No hablaban mucho, sin embargo, sus miradas entre sí eran dulces y tiernas.
Unos minutos después, esta escena pacífica fue interrumpida.
—Si ustedes dos caballeros siguen entrando sin permiso, llamaré a la policía —amenazó el gerente ansiosamente, con impotencia.
—Lárgate, ¿quién te crees que eres?
—una voz ligeramente enojada salió: esta era la voz de Ji Tian.
—Un pequeño restaurante, si me enfado, podría cerrarlo en minutos —reprendió Meng Hao descontento.
Ji Tian y Meng Hao tenían gente vigilando cada movimiento de Chu Mengyao, y al enterarse de que ella y Ye Fan vinieron al Restaurante de Estilo Romano, se enfurecieron.
Los dos estaban decididos a conquistar a Chu Mengyao, habiéndola perseguido persistentemente durante tanto tiempo sin siquiera una oportunidad de cenar juntos.
Ahora, viendo a Ye Fan y Chu Mengyao tan cercanos, no podían quedarse quietos.
Así, se apresuraron sin parar.
Ignorando los intentos del gerente de detenerlos, irrumpieron en la sala privada, cada uno llevando una silla.
Dentro, solo había dos sillas, y Ji Tian y Meng Hao ya habían agarrado una para sí mismos.
—Mengyao, ¿tú también estás aquí?
Qué coincidencia, encontrarnos en lugar de vernos por casualidad.
Sentémonos y charlemos, abriré una buena botella de vino, vamos a probarlo —Meng Hao arrastró una silla para sentarse junto a Chu Mengyao, sonriendo encantadoramente.
—Mengyao, ya he pedido comida y abierto vino, el camarero lo traerá pronto.
Te acompañaré para comer y beber —dijo Ji Tian cálidamente, sentándose al otro lado de Chu Mengyao.
El gerente sudaba profusamente, sin saber qué hacer.
—Cuando los inmortales luchan, los mortales sufren —dijo el gerente nerviosamente, sabiendo que no podía permitirse provocar a figuras como Ji Tian y Meng Hao.
Pero el jefe le había indicado que cuidara bien de Chu Mengyao y Ye Fan, y ahora en tal situación, estaba extremadamente ansioso.
Ye Fan parecía disgustado.
La expresión de Chu Mengyao era aún peor, sombría en extremo.
Tratar de tener una buena comida interrumpida, era difícil sentirse bien.

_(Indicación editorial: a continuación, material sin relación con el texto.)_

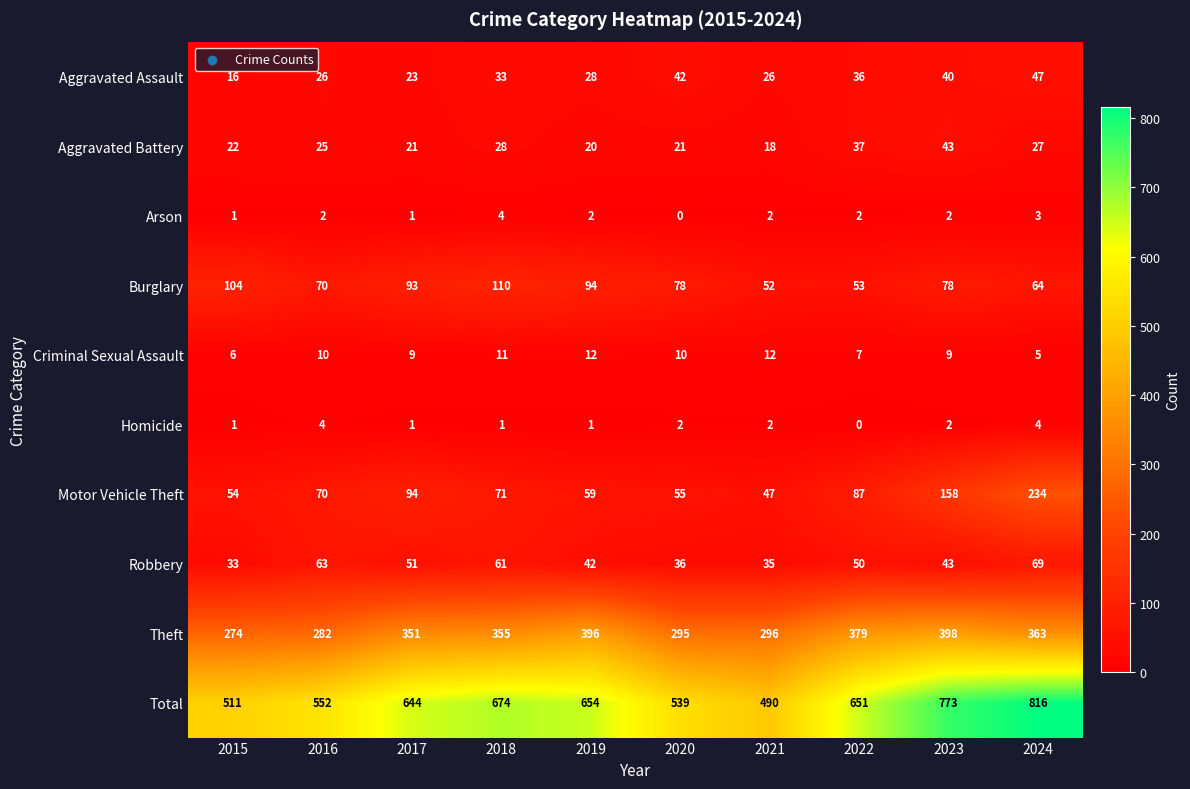

At how many categories does at least one series exceed 444?

10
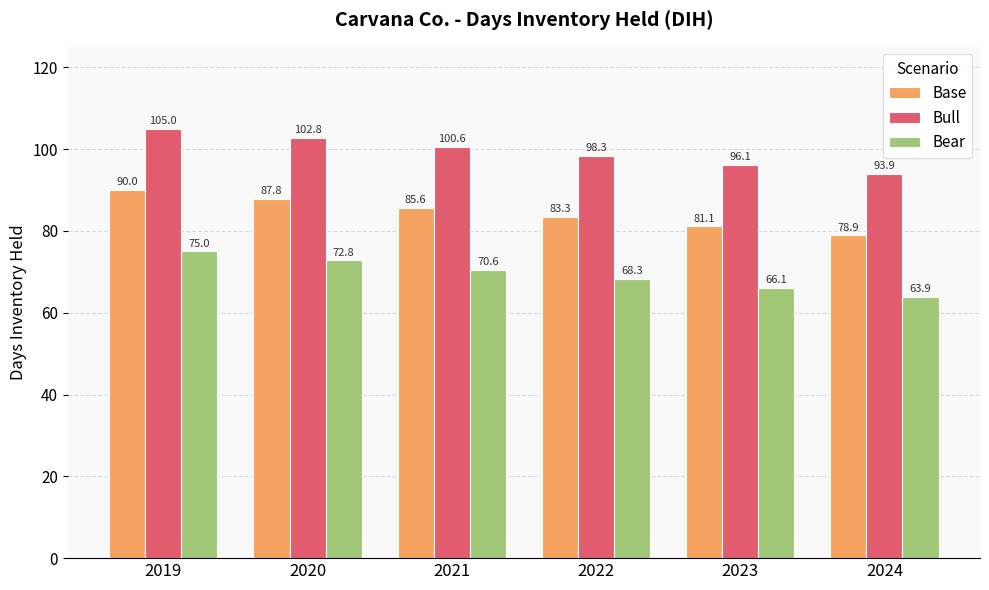

Is it true that Bear equals 112.2 at 2019?

False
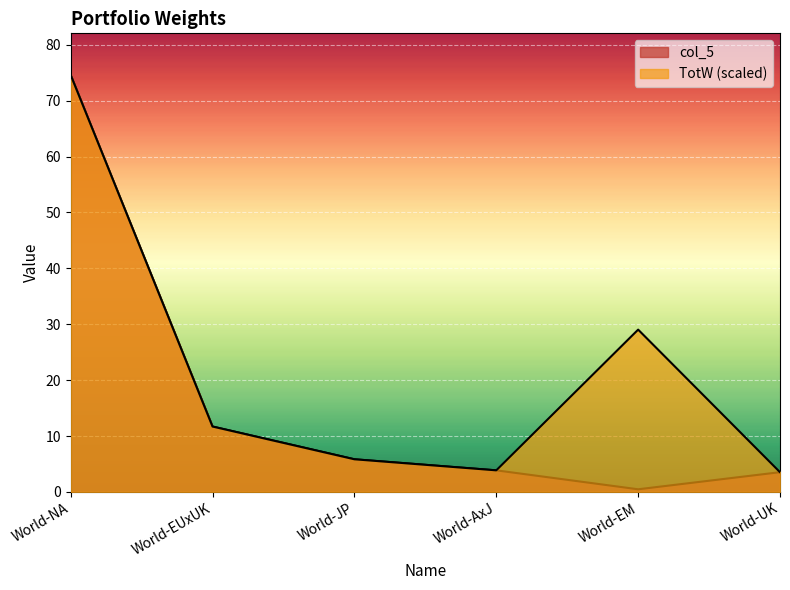

Reading left to right, extract all data points from this chart.

TotW: 74.6	11.7	5.8	3.9	29.0	3.5
col_5: 74.6	11.7	5.8	3.9	0.5	3.5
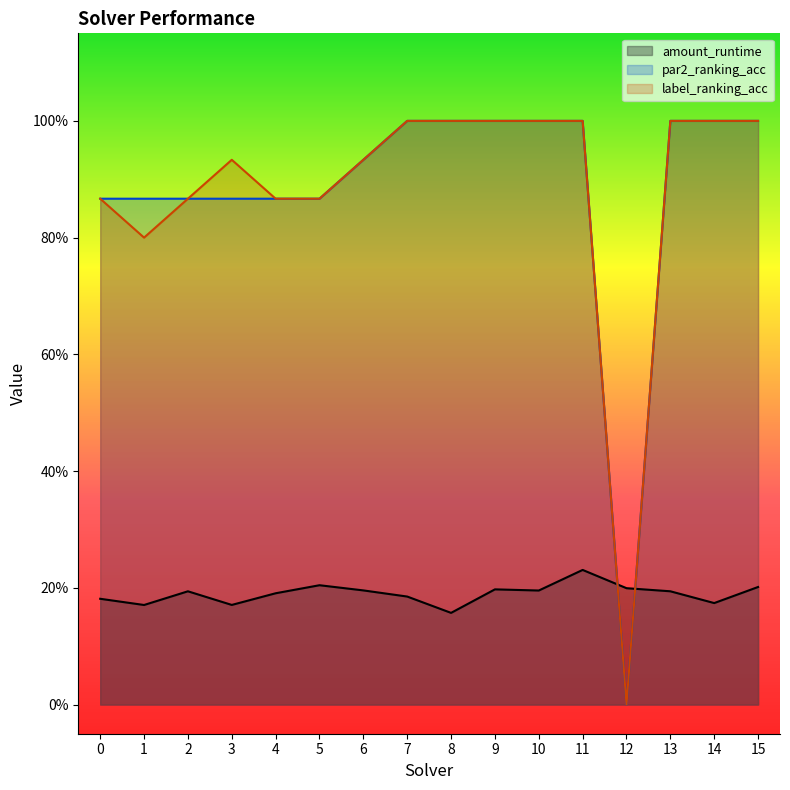

At which category does label_ranking_acc reach its first local peak?

3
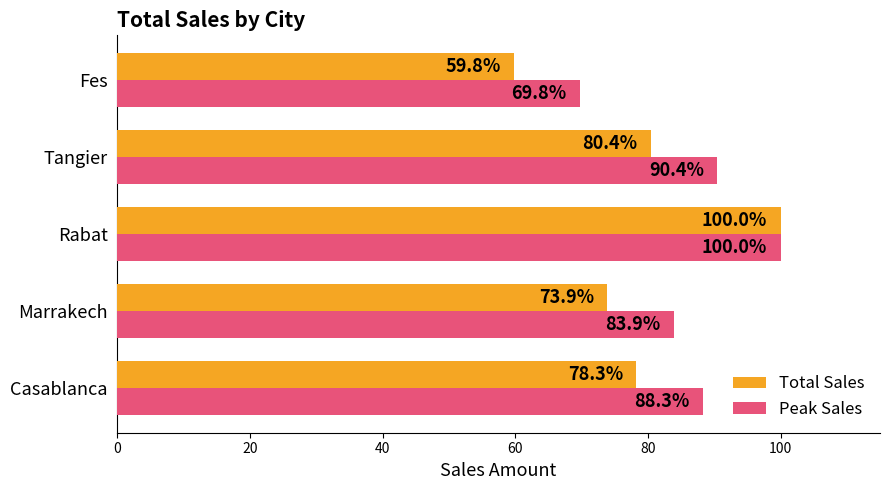

What is the approximate value of Peak Sales at Fes?

69.8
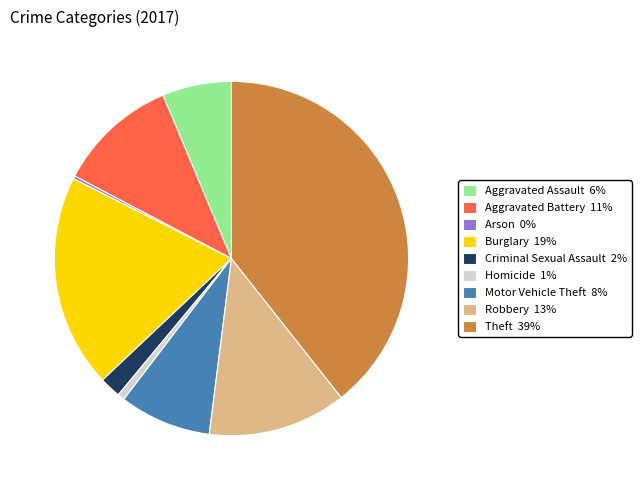

True or false: Motor Vehicle Theft 8% accounts for 8% of the total.

True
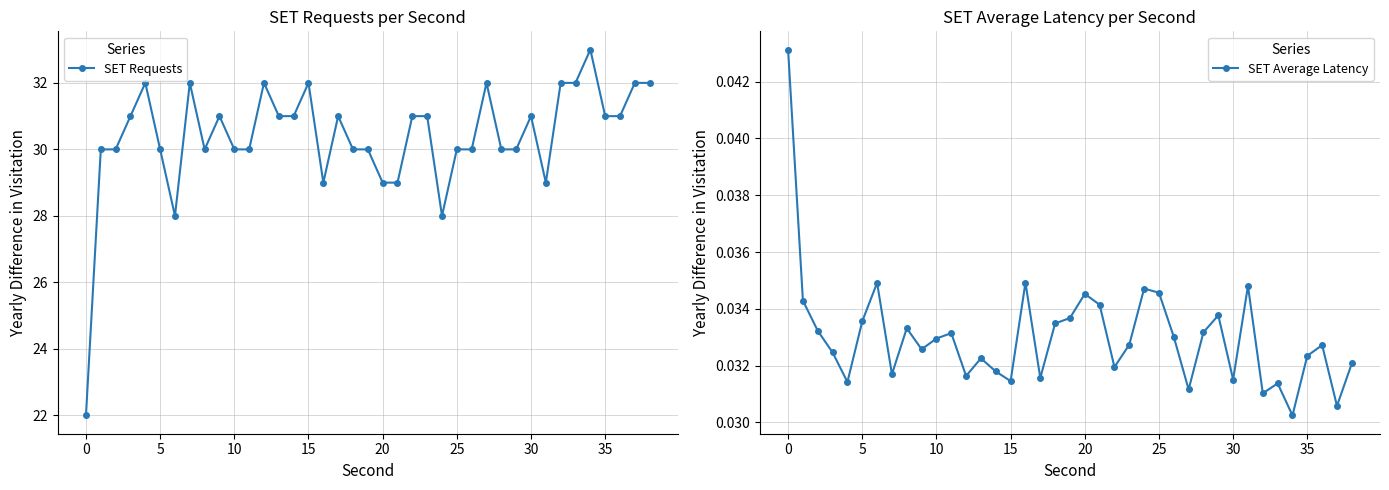

Between 10 and 34, which series saw the biggest shift?

SET Requests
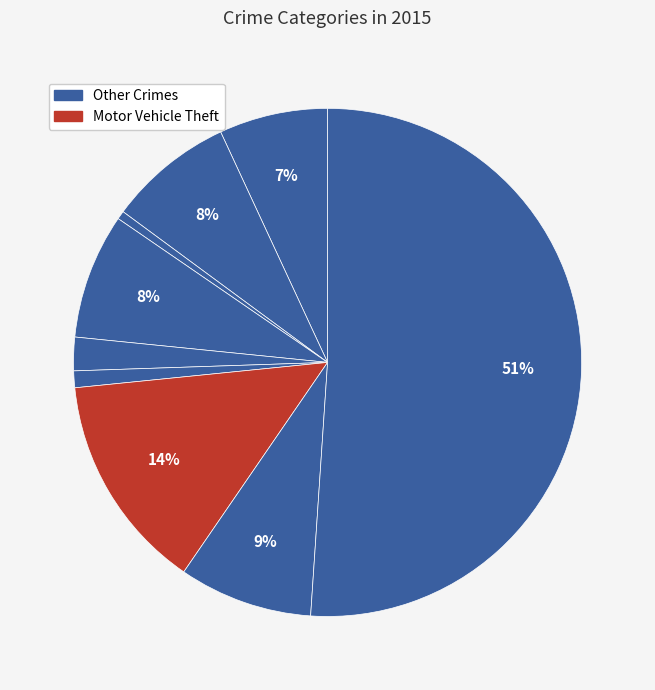

Which category has the smallest portion of the pie?

Arson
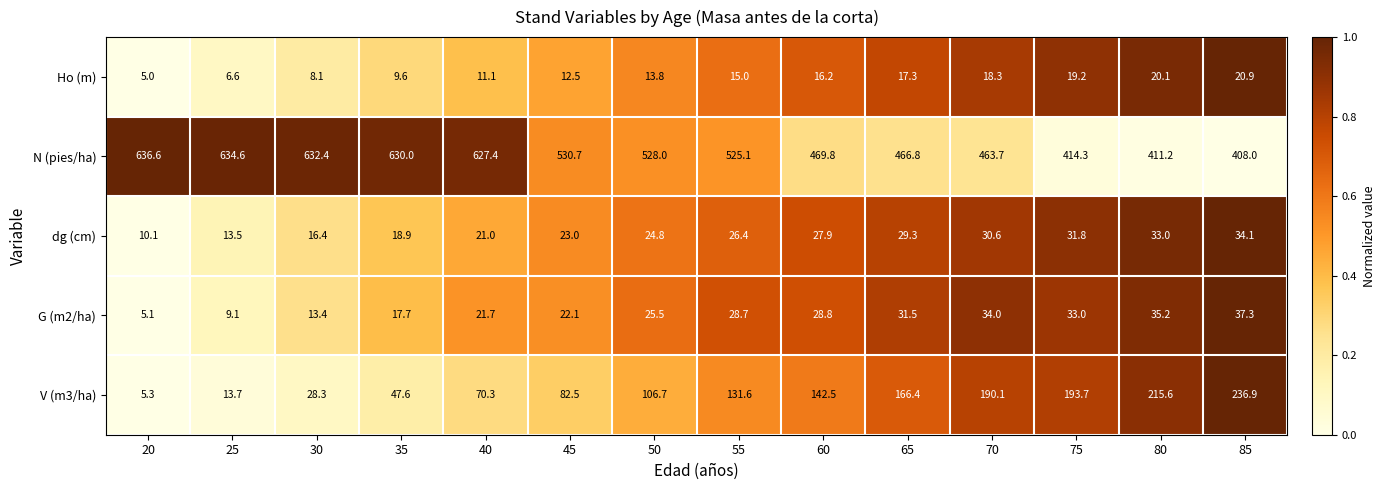

What is the total value across all series at 20?

662.1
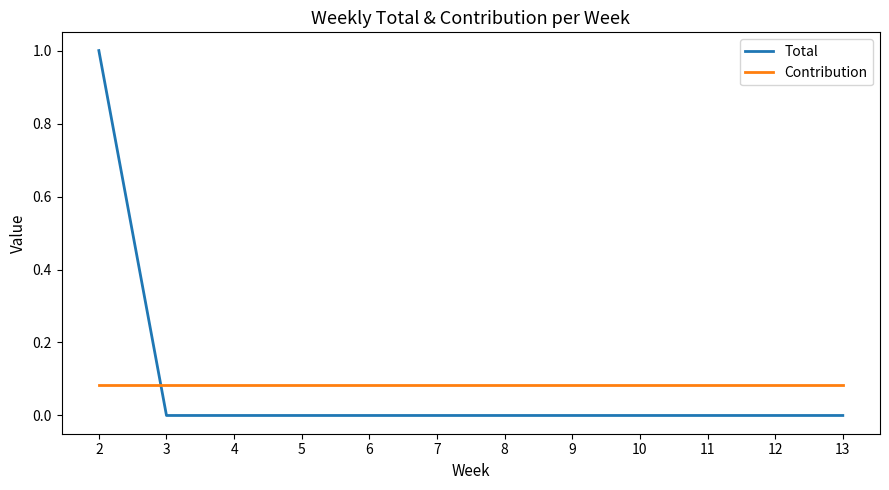

Which category has the highest value across all series?

2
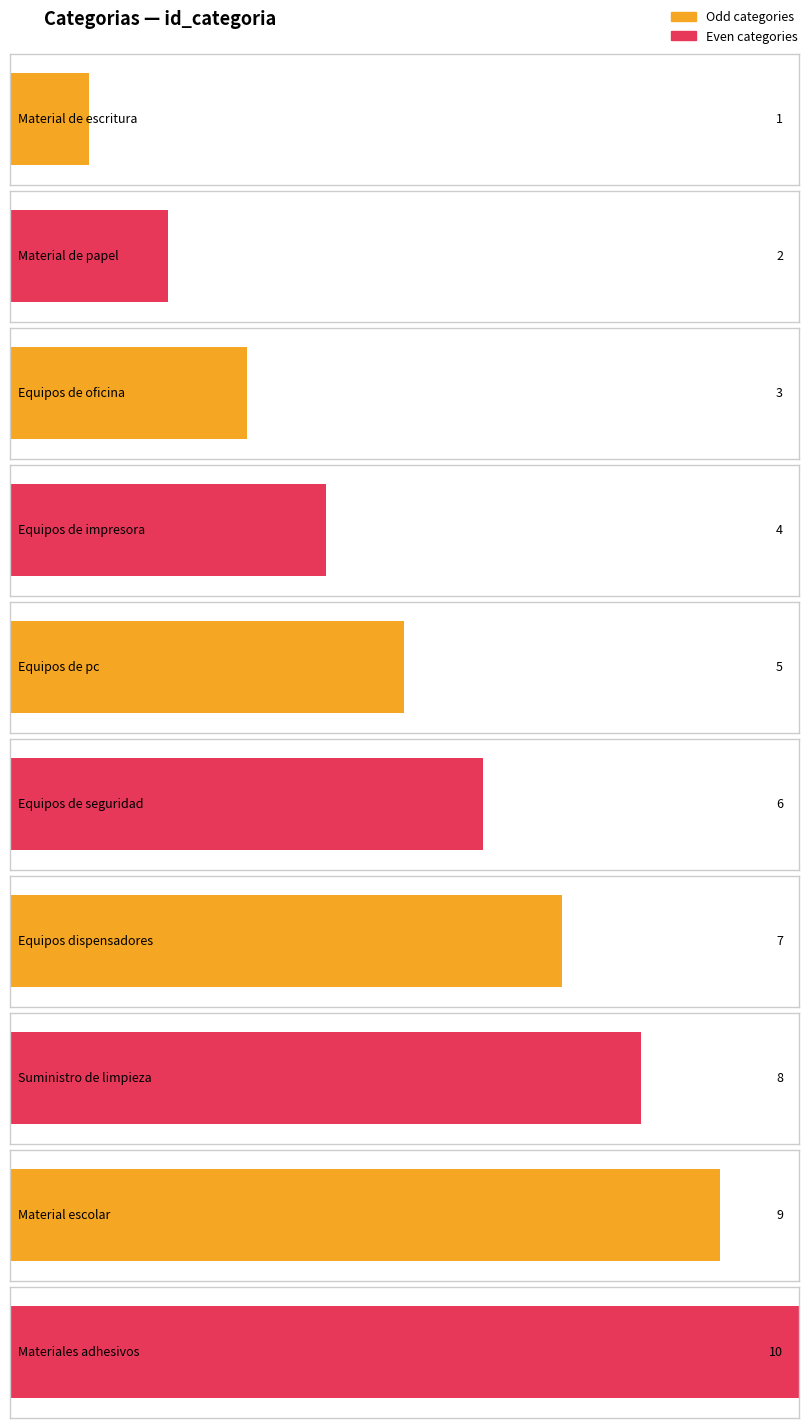

Count the values in the range 3 to 8.

6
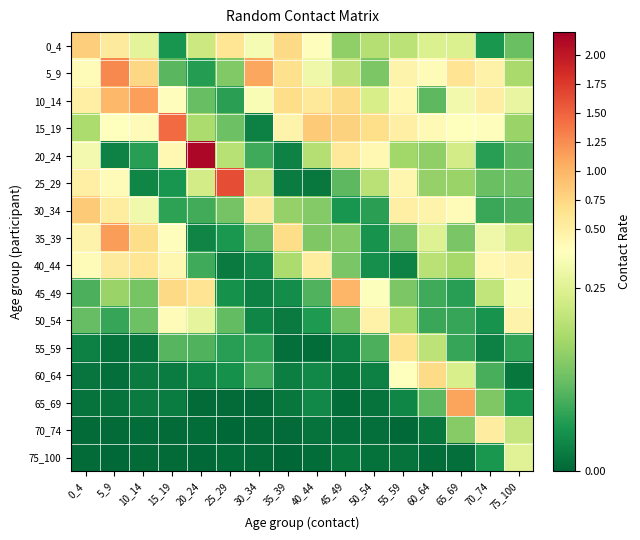

Reading left to right, list all the values displayed in this chart.

0_4: 0_4=0.8	5_9=0.5	10_14=0.3	15_19=0.1	20_24=0.2	25_29=0.6	30_34=0.3	35_39=0.7	40_44=0.3	45_49=0.2	50_54=0.2	55_59=0.2	60_64=0.2	65_69=0.2	70_74=0.1	75_100=0.1
5_9: 0_4=0.3	5_9=1.3	10_14=0.7	15_19=0.1	20_24=0.1	25_29=0.1	30_34=1.1	35_39=0.7	40_44=0.3	45_49=0.2	50_54=0.1	55_59=0.4	60_64=0.4	65_69=0.6	70_74=0.5	75_100=0.2
10_14: 0_4=0.5	5_9=1.0	10_14=1.1	15_19=0.3	20_24=0.1	25_29=0.1	30_34=0.3	35_39=0.7	40_44=0.6	45_49=0.7	50_54=0.2	55_59=0.4	60_64=0.1	65_69=0.3	70_74=0.5	75_100=0.3
15_19: 0_4=0.2	5_9=0.3	10_14=0.3	15_19=1.5	20_24=0.2	25_29=0.1	30_34=0.0	35_39=0.4	40_44=0.8	45_49=0.8	50_54=0.7	55_59=0.5	60_64=0.4	65_69=0.3	70_74=0.3	75_100=0.2
20_24: 0_4=0.3	5_9=0.0	10_14=0.1	15_19=0.4	20_24=2.1	25_29=0.2	30_34=0.1	35_39=0.0	40_44=0.2	45_49=0.6	50_54=0.4	55_59=0.2	60_64=0.2	65_69=0.2	70_74=0.1	75_100=0.1
25_29: 0_4=0.5	5_9=0.3	10_14=0.0	15_19=0.1	20_24=0.2	25_29=1.6	30_34=0.2	35_39=0.0	40_44=0.0	45_49=0.1	50_54=0.2	55_59=0.4	60_64=0.2	65_69=0.2	70_74=0.1	75_100=0.1
30_34: 0_4=0.8	5_9=0.5	10_14=0.3	15_19=0.1	20_24=0.1	25_29=0.1	30_34=0.5	35_39=0.2	40_44=0.1	45_49=0.1	50_54=0.1	55_59=0.5	60_64=0.4	65_69=0.4	70_74=0.1	75_100=0.1
35_39: 0_4=0.4	5_9=1.2	10_14=0.7	15_19=0.3	20_24=0.0	25_29=0.1	30_34=0.1	35_39=0.7	40_44=0.1	45_49=0.1	50_54=0.1	55_59=0.1	60_64=0.2	65_69=0.1	70_74=0.3	75_100=0.2
40_44: 0_4=0.4	5_9=0.5	10_14=0.6	15_19=0.4	20_24=0.1	25_29=0.0	30_34=0.0	35_39=0.2	40_44=0.5	45_49=0.1	50_54=0.1	55_59=0.0	60_64=0.2	65_69=0.2	70_74=0.4	75_100=0.4
45_49: 0_4=0.1	5_9=0.2	10_14=0.1	15_19=0.7	20_24=0.6	25_29=0.1	30_34=0.0	35_39=0.0	40_44=0.1	45_49=1.0	50_54=0.3	55_59=0.1	60_64=0.1	65_69=0.1	70_74=0.2	75_100=0.3
50_54: 0_4=0.1	5_9=0.1	10_14=0.1	15_19=0.3	20_24=0.3	25_29=0.1	30_34=0.0	35_39=0.0	40_44=0.1	45_49=0.1	50_54=0.4	55_59=0.2	60_64=0.1	65_69=0.1	70_74=0.1	75_100=0.4
55_59: 0_4=0.0	5_9=0.0	10_14=0.0	15_19=0.1	20_24=0.1	25_29=0.1	30_34=0.1	35_39=0.0	40_44=0.0	45_49=0.0	50_54=0.1	55_59=0.6	60_64=0.2	65_69=0.1	70_74=0.0	75_100=0.1
60_64: 0_4=0.0	5_9=0.0	10_14=0.0	15_19=0.0	20_24=0.0	25_29=0.1	30_34=0.1	35_39=0.0	40_44=0.0	45_49=0.0	50_54=0.0	55_59=0.3	60_64=0.7	65_69=0.2	70_74=0.1	75_100=0.0
65_69: 0_4=0.0	5_9=0.0	10_14=0.0	15_19=0.0	20_24=0.0	25_29=0.0	30_34=0.0	35_39=0.0	40_44=0.0	45_49=0.0	50_54=0.0	55_59=0.0	60_64=0.1	65_69=1.1	70_74=0.1	75_100=0.1
70_74: 0_4=0.0	5_9=0.0	10_14=0.0	15_19=0.0	20_24=0.0	25_29=0.0	30_34=0.0	35_39=0.0	40_44=0.0	45_49=0.0	50_54=0.0	55_59=0.0	60_64=0.0	65_69=0.2	70_74=0.5	75_100=0.2
75_100: 0_4=0.0	5_9=0.0	10_14=0.0	15_19=0.0	20_24=0.0	25_29=0.0	30_34=0.0	35_39=0.0	40_44=0.0	45_49=0.0	50_54=0.0	55_59=0.0	60_64=0.0	65_69=0.0	70_74=0.1	75_100=0.3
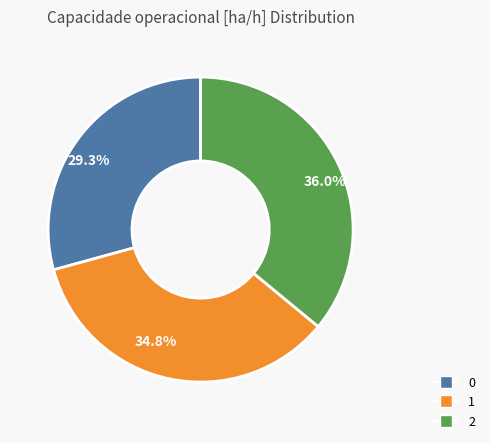

Is 2 the majority of the pie?

No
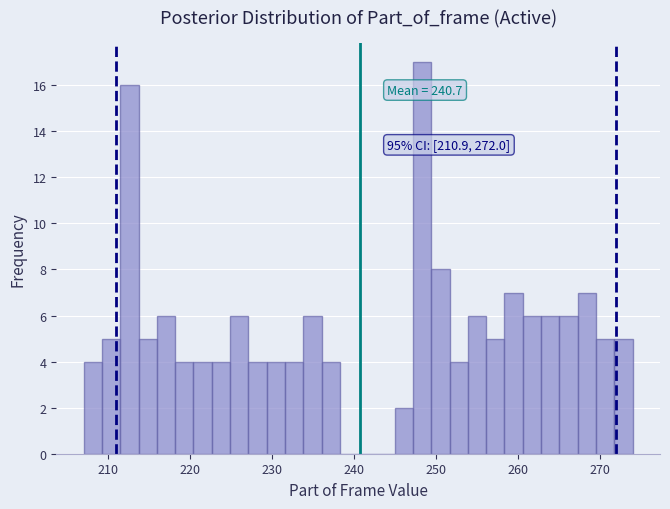

Around what value on the x-axis is the tallest bar? Give the approximate position of its centre, as read against the axis.

248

—¿Les pican los huesos, buscando que les afloje los músculos?
—Ye Fan caminó hacia los dos con cara de enojo.
—Déjame advertirte, no te conozco, no me entretengas —se burló Meng Hao.
Ya había sufrido a manos de Ye Fan antes.
Pero ahora, no tiene miedo.
Este es un restaurante, y supone que Ye Fan no se atreverá a actuar precipitadamente.
Además, si Ye Fan no sabe lo que es bueno para él, Meng Hao no es fácil de tratar.
—Un caballero discute sin pelear.
Si te atreves a pelear, atente a que no te irás sin consecuencias —dijo Ji Tian sonriendo.
—¿Ah, sí?
—Ye Fan sonrió fríamente, lanzando dos puñetazos suaves.